Nearly two full months have passed since a customer sat down to enjoy a meal inside Copper Kettle in Dubuque.
The North End restaurant, located at 2987 Jackson St., has been closed to dine-in customers since the afternoon of March 17, when Gov. Kim Reynolds mandated closures due to the COVID-19 pandemic.
But many Dubuque County restaurants will reopen today, just two days after Reynolds announced eased restrictions on eateries in the 22 counties where the harshest limitations remained.
Copper Kettle owner Chris Staver said the reopening feels as abrupt as the closure. He plans to serve customers nonetheless.
“It is tremendously difficult,” Staver said. “I can’t believe the amount of notice they have given us. It seems pretty haphazard. But regardless, we are happy to open.”
Reynolds’ proclamation to reopen restaurants includes multiple safety measures meant to prevent the spread of COVID-19.
Restaurants must limit the number of customers to 50% of their normal operating capacity, keep party sizes to six or fewer and ensure at least 6 feet of physical distance between each group.
The reopening plan simultaneously has presented eateries with new opportunities and fresh challenges.

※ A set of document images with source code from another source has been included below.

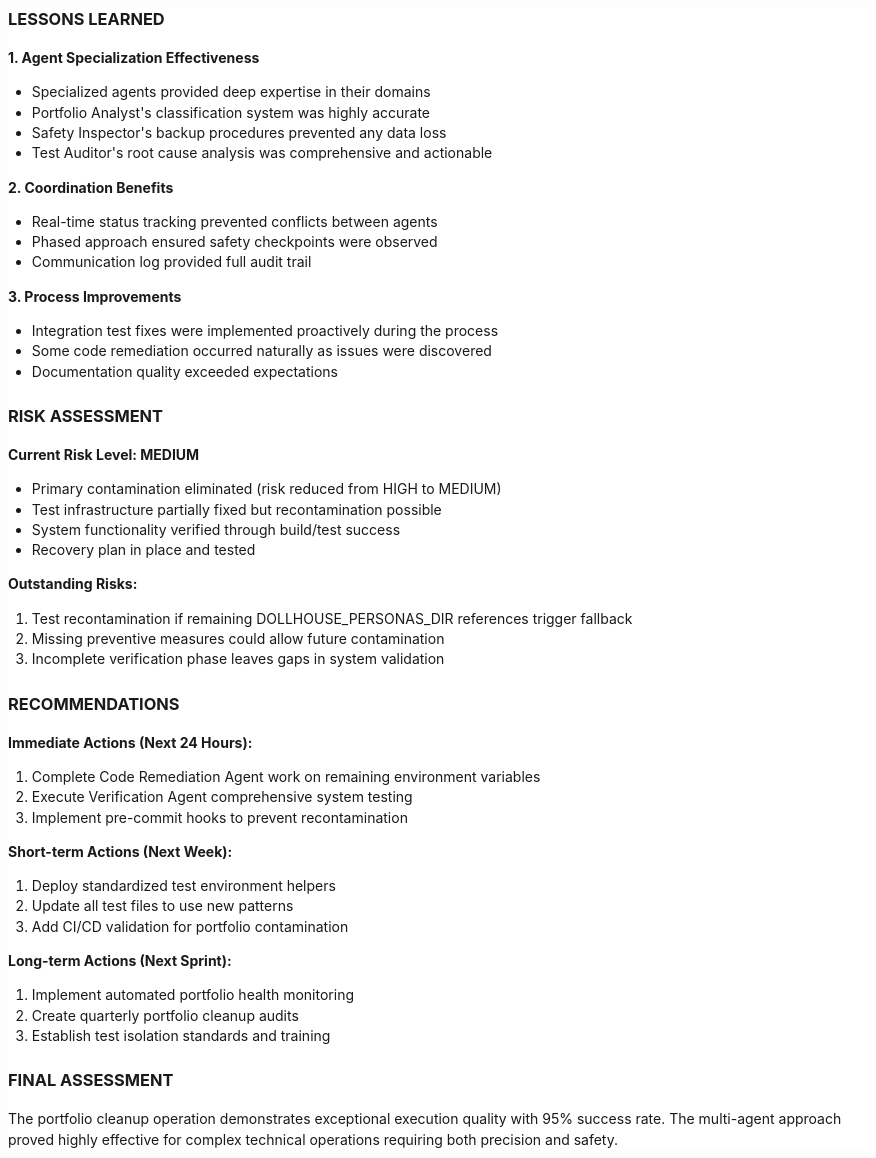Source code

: ### LESSONS LEARNED

**1. Agent Specialization Effectiveness**
- Specialized agents provided deep expertise in their domains
- Portfolio Analyst's classification system was highly accurate
- Safety Inspector's backup procedures prevented any data loss
- Test Auditor's root cause analysis was comprehensive and actionable

**2. Coordination Benefits**
- Real-time status tracking prevented conflicts between agents
- Phased approach ensured safety checkpoints were observed
- Communication log provided full audit trail

**3. Process Improvements**
- Integration test fixes were implemented proactively during the process
- Some code remediation occurred naturally as issues were discovered
- Documentation quality exceeded expectations

### RISK ASSESSMENT

**Current Risk Level: MEDIUM**
- Primary contamination eliminated (risk reduced from HIGH to MEDIUM)
- Test infrastructure partially fixed but recontamination possible
- System functionality verified through build/test success
- Recovery plan in place and tested

**Outstanding Risks:**
1. Test recontamination if remaining DOLLHOUSE_PERSONAS_DIR references trigger fallback
2. Missing preventive measures could allow future contamination
3. Incomplete verification phase leaves gaps in system validation

### RECOMMENDATIONS

**Immediate Actions (Next 24 Hours):**
1. Complete Code Remediation Agent work on remaining environment variables
2. Execute Verification Agent comprehensive system testing
3. Implement pre-commit hooks to prevent recontamination

**Short-term Actions (Next Week):**
1. Deploy standardized test environment helpers
2. Update all test files to use new patterns
3. Add CI/CD validation for portfolio contamination

**Long-term Actions (Next Sprint):**
1. Implement automated portfolio health monitoring
2. Create quarterly portfolio cleanup audits
3. Establish test isolation standards and training

### FINAL ASSESSMENT

The portfolio cleanup operation demonstrates exceptional execution quality with 95% success rate. The multi-agent approach proved highly effective for complex technical operations requiring both precision and safety.
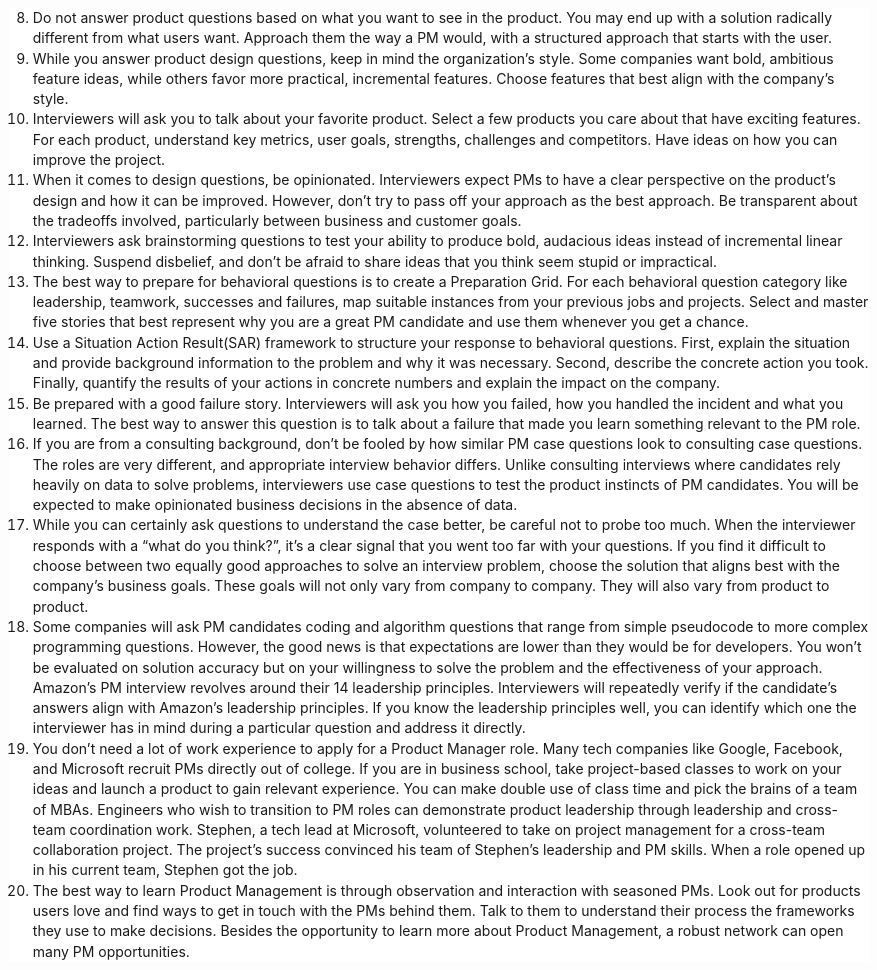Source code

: 8.  Do not answer product questions based on what you want to see in the product. You may end up with a solution radically different from what users want. Approach them the way a PM would, with a structured approach that starts with the user. 
9.  While you answer product design questions, keep in mind the organization’s style. Some companies want bold, ambitious feature ideas, while others favor more practical, incremental features. Choose features that best align with the company’s style.
10.  Interviewers will ask you to talk about your favorite product. Select a few products you care about that have exciting features. For each product, understand key metrics, user goals, strengths, challenges and competitors. Have ideas on how you can improve the project.
11.  When it comes to design questions, be opinionated. Interviewers expect PMs to have a clear perspective on the product’s design and how it can be improved. However, don’t try to pass off your approach as the best approach. Be transparent about the tradeoffs involved, particularly between business and customer goals.
12.  Interviewers ask brainstorming questions to test your ability to produce bold, audacious ideas instead of incremental linear thinking. Suspend disbelief, and don’t be afraid to share ideas that you think seem stupid or impractical. 
13.  The best way to prepare for behavioral questions is to create a Preparation Grid. For each behavioral question category like leadership, teamwork, successes and failures, map suitable instances from your previous jobs and projects. Select and master five stories that best represent why you are a great PM candidate and use them whenever you get a chance.
14.  Use a Situation Action Result(SAR) framework to structure your response to behavioral questions. First, explain the situation and provide background information to the problem and why it was necessary. Second, describe the concrete action you took. Finally, quantify the results of your actions in concrete numbers and explain the impact on the company. 
15.  Be prepared with a good failure story. Interviewers will ask you how you failed, how you handled the incident and what you learned. The best way to answer this question is to talk about a failure that made you learn something relevant to the PM role. 
16.  If you are from a consulting background, don’t be fooled by how similar PM case questions look to consulting case questions. The roles are very different, and appropriate interview behavior differs. Unlike consulting interviews where candidates rely heavily on data to solve problems, interviewers use case questions to test the product instincts of PM candidates. You will be expected to make opinionated business decisions in the absence of data. 
17.  While you can certainly ask questions to understand the case better, be careful not to probe too much. When the interviewer responds with a “what do you think?”, it’s a clear signal that you went too far with your questions. If you find it difficult to choose between two equally good approaches to solve an interview problem, choose the solution that aligns best with the company’s business goals. These goals will not only vary from company to company. They will also vary from product to product.
18.  Some companies will ask PM candidates coding and algorithm questions that range from simple pseudocode to more complex programming questions. However, the good news is that expectations are lower than they would be for developers. You won’t be evaluated on solution accuracy but on your willingness to solve the problem and the effectiveness of your approach. Amazon’s PM interview revolves around their 14 leadership principles. Interviewers will repeatedly verify if the candidate’s answers align with Amazon’s leadership principles. If you know the leadership principles well, you can identify which one the interviewer has in mind during a particular question and address it directly. 
19.  You don’t need a lot of work experience to apply for a Product Manager role. Many tech companies like Google, Facebook, and Microsoft recruit PMs directly out of college. If you are in business school, take project-based classes to work on your ideas and launch a product to gain relevant experience. You can make double use of class time and pick the brains of a team of MBAs. Engineers who wish to transition to PM roles can demonstrate product leadership through leadership and cross-team coordination work. Stephen, a tech lead at Microsoft, volunteered to take on project management for a cross-team collaboration project. The project’s success convinced his team of Stephen’s leadership and PM skills. When a role opened up in his current team, Stephen got the job. 
20.  The best way to learn Product Management is through observation and interaction with seasoned PMs. Look out for products users love and find ways to get in touch with the PMs behind them. Talk to them to understand their process the frameworks they use to make decisions. Besides the opportunity to learn more about Product Management, a robust network can open many PM opportunities. 

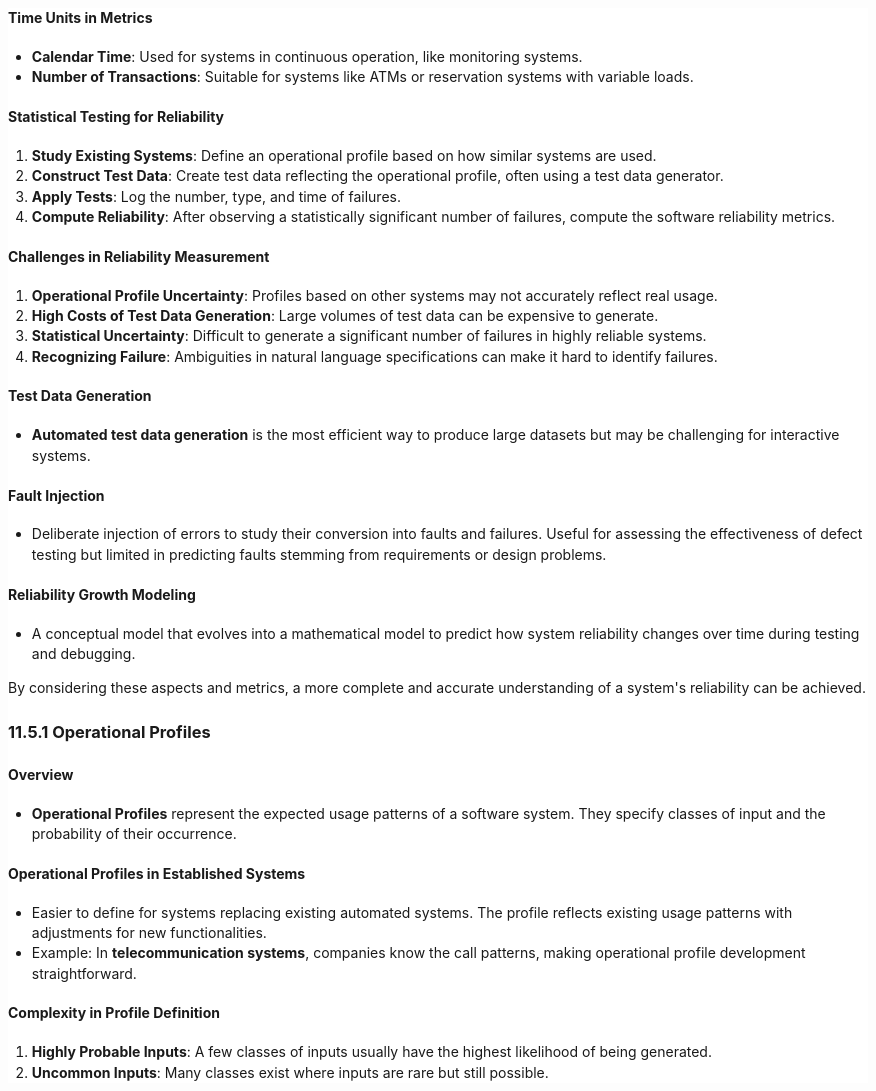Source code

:#### Time Units in Metrics
- **Calendar Time**: Used for systems in continuous operation, like monitoring systems.
- **Number of Transactions**: Suitable for systems like ATMs or reservation systems with variable loads.

#### Statistical Testing for Reliability

1. **Study Existing Systems**: Define an operational profile based on how similar systems are used.
2. **Construct Test Data**: Create test data reflecting the operational profile, often using a test data generator.
3. **Apply Tests**: Log the number, type, and time of failures.
4. **Compute Reliability**: After observing a statistically significant number of failures, compute the software reliability metrics.

#### Challenges in Reliability Measurement

1. **Operational Profile Uncertainty**: Profiles based on other systems may not accurately reflect real usage.
2. **High Costs of Test Data Generation**: Large volumes of test data can be expensive to generate.
3. **Statistical Uncertainty**: Difficult to generate a significant number of failures in highly reliable systems.
4. **Recognizing Failure**: Ambiguities in natural language specifications can make it hard to identify failures.

#### Test Data Generation
- **Automated test data generation** is the most efficient way to produce large datasets but may be challenging for interactive systems.

#### Fault Injection
- Deliberate injection of errors to study their conversion into faults and failures. Useful for assessing the effectiveness of defect testing but limited in predicting faults stemming from requirements or design problems.

#### Reliability Growth Modeling
- A conceptual model that evolves into a mathematical model to predict how system reliability changes over time during testing and debugging.

By considering these aspects and metrics, a more complete and accurate understanding of a system's reliability can be achieved.

### 11.5.1 Operational Profiles

#### Overview
- **Operational Profiles** represent the expected usage patterns of a software system. They specify classes of input and the probability of their occurrence.

#### Operational Profiles in Established Systems
- Easier to define for systems replacing existing automated systems. The profile reflects existing usage patterns with adjustments for new functionalities.
- Example: In **telecommunication systems**, companies know the call patterns, making operational profile development straightforward.

#### Complexity in Profile Definition
1. **Highly Probable Inputs**: A few classes of inputs usually have the highest likelihood of being generated.
2. **Uncommon Inputs**: Many classes exist where inputs are rare but still possible.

And while some are eager to reopen their doors, others are taking a more cautious approach.
Dyersville Chamber of Commerce Executive Director Karla Thompson said the “vast majority” of restaurants in her community are not planning to reopen to dine-in customers this weekend.
The owners of most eateries in the community feel their customers aren’t ready to return, she said.
“They are hearing from customers that they are still a little uneasy,” Thompson said. “I think the restaurants and the customers have adjusted to curbside pickup for now. They want to do this for a while and take things one day at a time, instead of reopening right away.”
Those planning to reopen are finding it practically impossible to accurately forecast costs and revenues.
Staver said supplying the “made-from-scratch” kitchen at Copper Kettle never has been more complicated.
Ordering produce and preparing items such as sauces and salad dressings require difficult approximations. Having too little available leads to disappointed customers; having too much on hand results in wasted product.
And scheduling the proper number of staff is next to impossible given the uncertainty of customer turnout.
Staver is cautiously optimistic that Copper Kettle will be filled to its new limited capacity throughout most of this weekend.
“You get the sense that people are lightening up and moving around a bit more,” he said. “But I don’t know if that will extend to restaurants, which have more of an intimate setting.”
Even if the restaurant is half-full, making money isn’t a guarantee.
“If you take any business, in any industry, and limit them to half their customers, it is going to be difficult to turn a profit,” Staver said.
Brazen Open Kitchen + Bar in Dubuque is taking a more measured approach.
Owner Kevin Scharpf said the restaurant’s goal is to reopen to dine-in customers in early June, but a specific date hasn’t been established.
Scharpf emphasized that reopening dining rooms — even for well-established eateries — is going to feel like opening a brand-new restaurant — a new reality ushered in by the abrupt changes of the past two months.
“All of us have flipped our businesses upside down,” he said. “We’ve turned our restaurants into curbside takeout, and it takes time to undo that.”
When Brazen reopens, Scharpf wants it to be a “celebratory” occasion. He believes restaurants can play a key role in helping customers navigate the “new normal” in the age of COVID-19.
Despite taking his time, Scharpf is eagerly awaiting that moment.
“I think you learn a lot about a community when your backs are sort of pushed up against the wall,” he said. “This community has been incredibly supportive in the past couple months, and I am proud to be a part of it.”